Recuerdo, entre otros, los domingos por la tarde. Habíamos decidido por la mañana ir a pasear al campo, muy cerca de Lieja, pues sólo disponíamos del tranvía. Tú estabas en tu alcoba, después del almuerzo, intentando equilibrarte el moño. No lo lograbas y, todas las veces que se deshacía, te subía la fiebre, te aparecían lágrimas en los ojos y acababas arrojándote sobre la cama sollozando.
Mi hermana y yo estábamos listos con nuestra ropa de los domingos. Esperábamos en la acera, impacientes, sin poder comprender.
Mi padre también, listo para salir, iba de nosotros a ti y de ti a nosotros.
—Sólo unos minutos más, hijos. Vuestra madre no se encuentra bien.
Ocurrió cien, doscientas veces. Christian y yo no nos atrevíamos a subir. Oíamos a veces gritos y después largos monólogos jadeantes, que eran reproches.
Reproches a mi padre, impasible y paciente.
¿Cómo pudiste soportar a algunos de tus inquilinos, que invadían tu cocina para economizar la calefacción de su cuarto y casi te ponían en la puerta?

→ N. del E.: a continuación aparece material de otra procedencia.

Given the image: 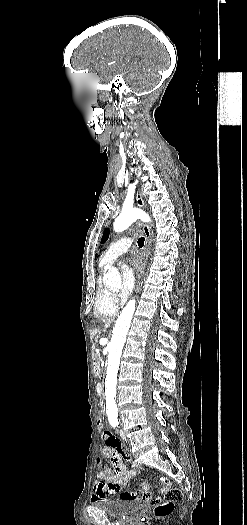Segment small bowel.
I'll return each mask as SVG.
<instances>
[{
	"instance_id": "small-bowel-1",
	"label": "small bowel",
	"mask_w": 247,
	"mask_h": 525,
	"mask_svg": "<svg viewBox=\"0 0 247 525\" xmlns=\"http://www.w3.org/2000/svg\"><path fill=\"white\" fill-rule=\"evenodd\" d=\"M102 441L104 443L102 449L103 457L109 460L112 468H103L102 460L97 459L96 464L100 470L97 475L96 494L93 496L95 506H108L110 502V496L107 494L108 486L110 485L112 487L113 492L118 493L141 470L140 463L130 456L121 441L110 431L103 432ZM125 462L131 463V470L126 467ZM163 486H168V483H163ZM142 489L143 495H145L144 500L150 502L152 497L150 496L148 486L143 485ZM120 499L123 501H131L133 504H140L143 501V496L140 493L125 491L121 493Z\"/></svg>"
}]
</instances>
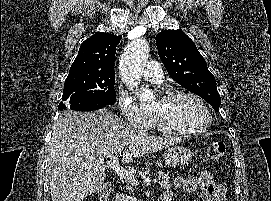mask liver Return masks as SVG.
Returning a JSON list of instances; mask_svg holds the SVG:
<instances>
[{
	"label": "liver",
	"mask_w": 271,
	"mask_h": 201,
	"mask_svg": "<svg viewBox=\"0 0 271 201\" xmlns=\"http://www.w3.org/2000/svg\"><path fill=\"white\" fill-rule=\"evenodd\" d=\"M177 140L136 130L103 109L60 114L48 146L47 173L52 201H82L103 188L101 158L120 155L123 163L157 152Z\"/></svg>",
	"instance_id": "liver-1"
}]
</instances>
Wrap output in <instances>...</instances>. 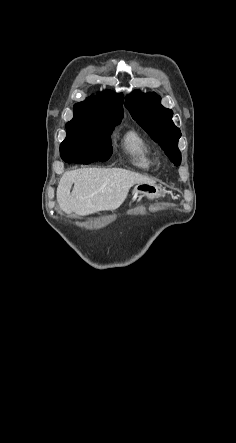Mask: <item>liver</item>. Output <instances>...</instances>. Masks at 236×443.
I'll return each instance as SVG.
<instances>
[{
    "mask_svg": "<svg viewBox=\"0 0 236 443\" xmlns=\"http://www.w3.org/2000/svg\"><path fill=\"white\" fill-rule=\"evenodd\" d=\"M73 190L70 193L71 187ZM135 184L155 185L147 176L119 168H85L65 172L57 188V202L65 213L89 215L113 211Z\"/></svg>",
    "mask_w": 236,
    "mask_h": 443,
    "instance_id": "1",
    "label": "liver"
}]
</instances>
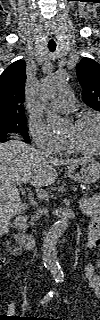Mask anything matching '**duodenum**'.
Returning <instances> with one entry per match:
<instances>
[{
    "label": "duodenum",
    "instance_id": "1",
    "mask_svg": "<svg viewBox=\"0 0 100 320\" xmlns=\"http://www.w3.org/2000/svg\"><path fill=\"white\" fill-rule=\"evenodd\" d=\"M15 225L17 228L16 239L19 244L27 250L33 249L35 246V238L27 231V218L25 216H21L16 219Z\"/></svg>",
    "mask_w": 100,
    "mask_h": 320
}]
</instances>
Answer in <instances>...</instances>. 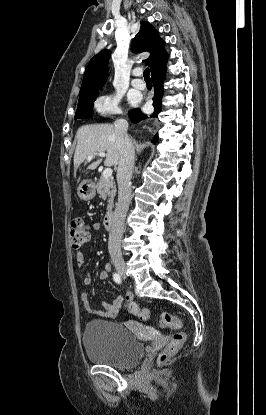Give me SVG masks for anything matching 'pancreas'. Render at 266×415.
<instances>
[{
    "label": "pancreas",
    "instance_id": "cf45deb5",
    "mask_svg": "<svg viewBox=\"0 0 266 415\" xmlns=\"http://www.w3.org/2000/svg\"><path fill=\"white\" fill-rule=\"evenodd\" d=\"M97 193L102 199H108L107 211L111 212L113 208L114 198L116 196V186L112 177L104 178L101 176L96 185Z\"/></svg>",
    "mask_w": 266,
    "mask_h": 415
}]
</instances>
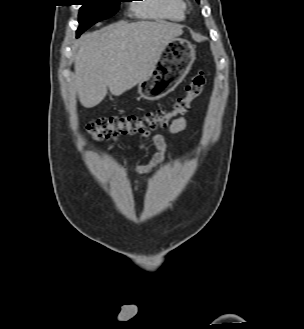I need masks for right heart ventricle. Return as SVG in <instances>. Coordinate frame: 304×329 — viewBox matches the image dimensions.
<instances>
[{"instance_id": "1", "label": "right heart ventricle", "mask_w": 304, "mask_h": 329, "mask_svg": "<svg viewBox=\"0 0 304 329\" xmlns=\"http://www.w3.org/2000/svg\"><path fill=\"white\" fill-rule=\"evenodd\" d=\"M135 5L136 15L146 18L181 21L185 15L186 4L184 0H140Z\"/></svg>"}]
</instances>
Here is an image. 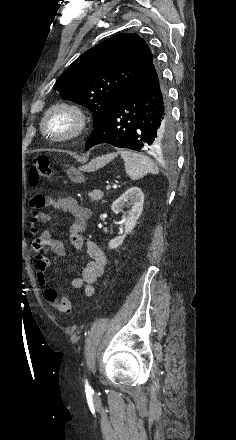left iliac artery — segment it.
Listing matches in <instances>:
<instances>
[{
  "mask_svg": "<svg viewBox=\"0 0 236 440\" xmlns=\"http://www.w3.org/2000/svg\"><path fill=\"white\" fill-rule=\"evenodd\" d=\"M85 389H86L87 391L91 390V386L89 385V383H88L87 380H85Z\"/></svg>",
  "mask_w": 236,
  "mask_h": 440,
  "instance_id": "obj_1",
  "label": "left iliac artery"
}]
</instances>
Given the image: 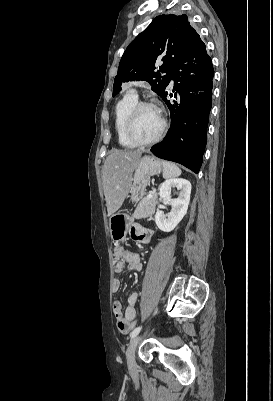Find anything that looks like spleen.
Wrapping results in <instances>:
<instances>
[{
  "label": "spleen",
  "instance_id": "3e777b00",
  "mask_svg": "<svg viewBox=\"0 0 273 401\" xmlns=\"http://www.w3.org/2000/svg\"><path fill=\"white\" fill-rule=\"evenodd\" d=\"M163 166L164 178H172V176H179L181 170L174 162H167V160H161Z\"/></svg>",
  "mask_w": 273,
  "mask_h": 401
}]
</instances>
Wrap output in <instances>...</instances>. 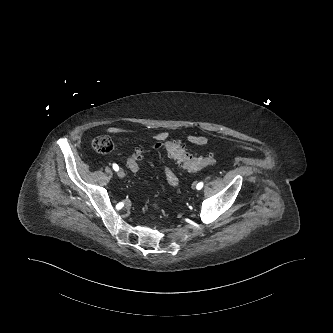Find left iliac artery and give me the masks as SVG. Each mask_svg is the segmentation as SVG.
Here are the masks:
<instances>
[{"mask_svg": "<svg viewBox=\"0 0 333 333\" xmlns=\"http://www.w3.org/2000/svg\"><path fill=\"white\" fill-rule=\"evenodd\" d=\"M203 182H199L196 186L197 190H201L203 188Z\"/></svg>", "mask_w": 333, "mask_h": 333, "instance_id": "left-iliac-artery-1", "label": "left iliac artery"}]
</instances>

Con ellos siempre te mostrabas sonriente y yo me preguntaba por qué. Ahora ya lo sé: aquellos inquilinos representaban lo que más adelante te oí llamar tu vejez.
Pues conservabas, tal vez por tu madre —cacerolas vacías en el fuego—, la obsesión por tu vejez.

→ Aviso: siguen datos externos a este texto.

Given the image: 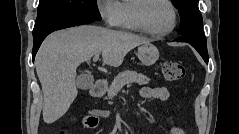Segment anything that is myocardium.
Wrapping results in <instances>:
<instances>
[{
    "label": "myocardium",
    "instance_id": "f54148a6",
    "mask_svg": "<svg viewBox=\"0 0 239 134\" xmlns=\"http://www.w3.org/2000/svg\"><path fill=\"white\" fill-rule=\"evenodd\" d=\"M151 1H154V0H138L136 2L134 9H133V16H134V20H135L137 27L142 32H144L148 35H151V36H155V37H163V36H167V35L171 34L177 26V19H178L177 11H176L173 3L169 0H159V1H162L163 3H165L171 10L172 24L167 30L154 31L149 28V26L147 25L146 20H145V10Z\"/></svg>",
    "mask_w": 239,
    "mask_h": 134
}]
</instances>
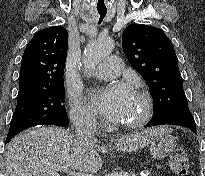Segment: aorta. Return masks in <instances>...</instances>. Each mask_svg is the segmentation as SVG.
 Instances as JSON below:
<instances>
[{
	"label": "aorta",
	"mask_w": 205,
	"mask_h": 176,
	"mask_svg": "<svg viewBox=\"0 0 205 176\" xmlns=\"http://www.w3.org/2000/svg\"><path fill=\"white\" fill-rule=\"evenodd\" d=\"M114 49L111 38L97 39L89 42L84 51V67L86 72H91Z\"/></svg>",
	"instance_id": "1"
}]
</instances>
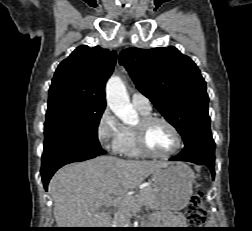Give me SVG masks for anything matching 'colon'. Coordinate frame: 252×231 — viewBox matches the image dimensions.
Returning <instances> with one entry per match:
<instances>
[{
    "label": "colon",
    "instance_id": "colon-1",
    "mask_svg": "<svg viewBox=\"0 0 252 231\" xmlns=\"http://www.w3.org/2000/svg\"><path fill=\"white\" fill-rule=\"evenodd\" d=\"M187 222L191 226H199L204 223L206 212L203 205V193H195L186 208Z\"/></svg>",
    "mask_w": 252,
    "mask_h": 231
}]
</instances>
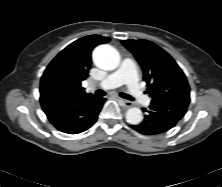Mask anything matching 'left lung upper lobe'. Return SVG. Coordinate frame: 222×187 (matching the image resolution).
Instances as JSON below:
<instances>
[{
	"instance_id": "1",
	"label": "left lung upper lobe",
	"mask_w": 222,
	"mask_h": 187,
	"mask_svg": "<svg viewBox=\"0 0 222 187\" xmlns=\"http://www.w3.org/2000/svg\"><path fill=\"white\" fill-rule=\"evenodd\" d=\"M122 44L138 60L152 102L164 98H190L185 74L175 60L162 48L147 40H123Z\"/></svg>"
}]
</instances>
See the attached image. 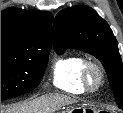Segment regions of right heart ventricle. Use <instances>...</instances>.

Désiré ya no iba a estar ahí con su sueldo mensual, humilde pero suficiente. En cuanto a nosotros, tus hijos, te negabas a contar con ellos.
Tenías que asegurar tu vejez. En aquella idea fija tal vez hubiera algo de enfermizo. Tu hermana había muerto demente. Tu padre había tenido un fin precoz y un poco extraño. Había encontrado cierto equilibrio, o desequilibrio, en el alcohol, hasta el punto de hundir a los suyos en la miseria. Uno de tus hermanos se había vuelto una especie de vagabundo al que se veía a veces errar, zigzagueando, por las aceras.

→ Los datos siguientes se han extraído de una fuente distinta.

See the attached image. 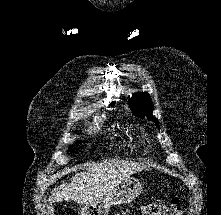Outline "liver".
<instances>
[{"label":"liver","instance_id":"6515ba94","mask_svg":"<svg viewBox=\"0 0 221 215\" xmlns=\"http://www.w3.org/2000/svg\"><path fill=\"white\" fill-rule=\"evenodd\" d=\"M144 168V164L117 159L91 164L84 172L75 176L71 184H62L55 188L48 201L50 204L64 200L83 205L96 203L123 179Z\"/></svg>","mask_w":221,"mask_h":215}]
</instances>
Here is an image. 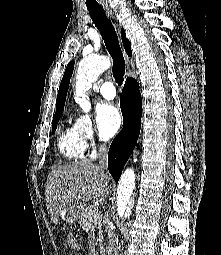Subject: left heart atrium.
Instances as JSON below:
<instances>
[{
    "label": "left heart atrium",
    "instance_id": "39dd6f15",
    "mask_svg": "<svg viewBox=\"0 0 221 255\" xmlns=\"http://www.w3.org/2000/svg\"><path fill=\"white\" fill-rule=\"evenodd\" d=\"M97 118L100 129L107 134L115 133L122 122L120 109L112 103L100 105L97 109Z\"/></svg>",
    "mask_w": 221,
    "mask_h": 255
}]
</instances>
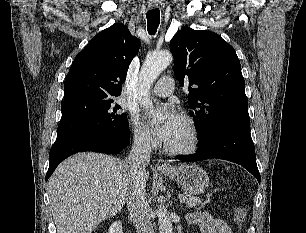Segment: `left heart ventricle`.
<instances>
[{"label":"left heart ventricle","instance_id":"left-heart-ventricle-1","mask_svg":"<svg viewBox=\"0 0 306 233\" xmlns=\"http://www.w3.org/2000/svg\"><path fill=\"white\" fill-rule=\"evenodd\" d=\"M190 141H191V133L189 127L186 124V122L182 120L179 127L173 134V136L166 143L170 147L180 148L187 146L190 143Z\"/></svg>","mask_w":306,"mask_h":233}]
</instances>
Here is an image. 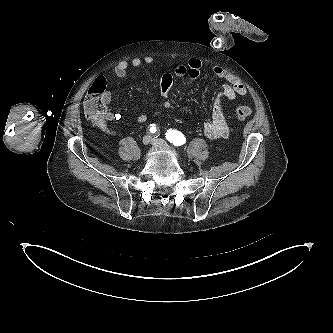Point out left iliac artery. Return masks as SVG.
I'll return each mask as SVG.
<instances>
[{
    "label": "left iliac artery",
    "mask_w": 333,
    "mask_h": 333,
    "mask_svg": "<svg viewBox=\"0 0 333 333\" xmlns=\"http://www.w3.org/2000/svg\"><path fill=\"white\" fill-rule=\"evenodd\" d=\"M165 135L166 139L171 143H173V145L175 146H181L186 142L185 136L181 132L175 129H168Z\"/></svg>",
    "instance_id": "44dca946"
}]
</instances>
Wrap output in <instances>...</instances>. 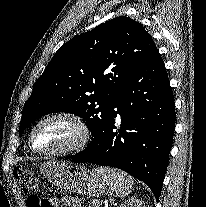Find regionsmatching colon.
<instances>
[{"instance_id":"colon-1","label":"colon","mask_w":206,"mask_h":207,"mask_svg":"<svg viewBox=\"0 0 206 207\" xmlns=\"http://www.w3.org/2000/svg\"><path fill=\"white\" fill-rule=\"evenodd\" d=\"M14 175L22 191L28 195V207H52L48 199L41 198L36 194L38 180L29 170L23 167H17L14 170Z\"/></svg>"}]
</instances>
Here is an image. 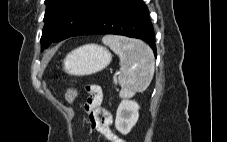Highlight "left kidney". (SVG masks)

Y cuando mi prima, la hija del mayorista de comestibles, recibía a amigas, encerraba con llave a su madre en su alcoba por miedo a que la vieran borracha.
Tú nunca bebiste, sólo un vaso de vino ligero, el día de Año Nuevo, en casa de otra de tus hermanas.
Por lo demás, aquella hermana había hecho como tú: había tomado en sus manos, firme, implacable, la dirección de la familia.
Su marido, que era mucho mayor que ella, llevaba ya una larga barba blanca como los santos de las vidrieras, trabajaba el mimbre en un cuartito obscuro que daba al patio y confeccionaba cestos para los marineros.
Tu hermana, por su parte, dominaba desde el mostrador del establecimiento de comestibles en el que también se servían bebidas.
Nunca supe de dónde procedía aquel tío, que recordaba a la Biblia, nunca lo vi tampoco sentado en la cocina con nosotros y menos aún en el salón en que mis primas tocaban el piano.
Tenía su rinconcito, un poco como un perro en su caseta, en aquel cuarto en el que nunca penetraba el sol.
Seguiste tu destino, como los demás. Apenas guardo ya rencor a mi abuela Simenon, que te vio entrar en la familia con desconfianza.
Eras de otra raza. Además, tenías miedo, un miedo que se había engendrado casi en tu nacimiento.
Y, con tu sonrisa poco precisa, difícil de definir, habías decidido luchar.